Travail à faire.
[A] D'après la notice sur Le Fleuve des Perles, qui a réalisé les 197 compositions et dessins de l'ouvrage ?
[B] Prolongez la notice sur Le Fleuve des Perles en reprenant juste après sa dernière phrase.

Extrait choisi.
::::
René de Pont-Jest (1830-1904)
LE FLEUVE DES PERLES (L'Araignée-Rouge)
Émile Dentu, Paris, 1889, 420 pages, 197 compositions et dessins d'après nature par Félix Régamey (1844-1907).
- Extraits de la préface de Tcheng Ki-tong : "Je viens de faire un voyage pendant lequel votre ouvrage, Le fleuve des Perles, a été mon seul compagnon. J’ai pris le plus grand plaisir à lire ce livre où vous dépeignez, avec autant de talent que de sincérité, les usages, la morale et les lois de mon pays. Vous avez su, à l’intérêt d’une action dramatique savamment charpentée, ajouter, sans nuire en quoi que ce soit à la suite du récit, l’attrait qui s’attache toujours à tout ce qui est peinture fidèle des mœurs d’un pays et du milieu ambiant. Il est difficile d’entremêler avec plus d’art Européens et Chinois, colonies et indigènes, monde exotique et couleur locale."
::::
Données fournies.

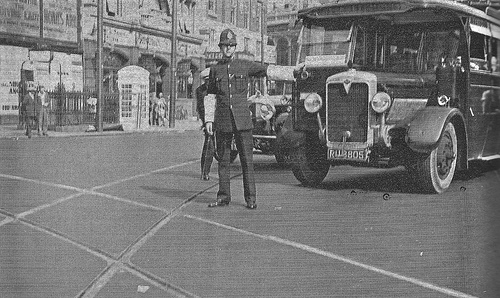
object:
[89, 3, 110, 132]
::::
Réponses par tâche.
[A] Félix Régamey (1844-1907).

[B]
-
"Le titre seul, d’ailleurs, l’Araignée-Rouge, est déjà, pour un lettré chinois, une promesse...
Récit terrible, qui, tour à tour, intéresse, passionne, attache, séduit et laisse le lecteur comme sous le charme d’un rêve étrange, né des sentiments les plus variés, des sensations les plus
diverses du cœur humain.
Les colères de Tchou ont grondé en moi ; j’ai tremblé pour I-té et Saule-Brodé."
-
"Je dois ajouter, ici, que les admirables dessins de Régamey interprètent votre livre d’une
façon exquise. M. Félix Régamey est trop connu pour que des louanges puissent ajouter à sa réputation, et chacun sait avec quel art il a su s’assimiler l’Orient, sous toutes ses
formes."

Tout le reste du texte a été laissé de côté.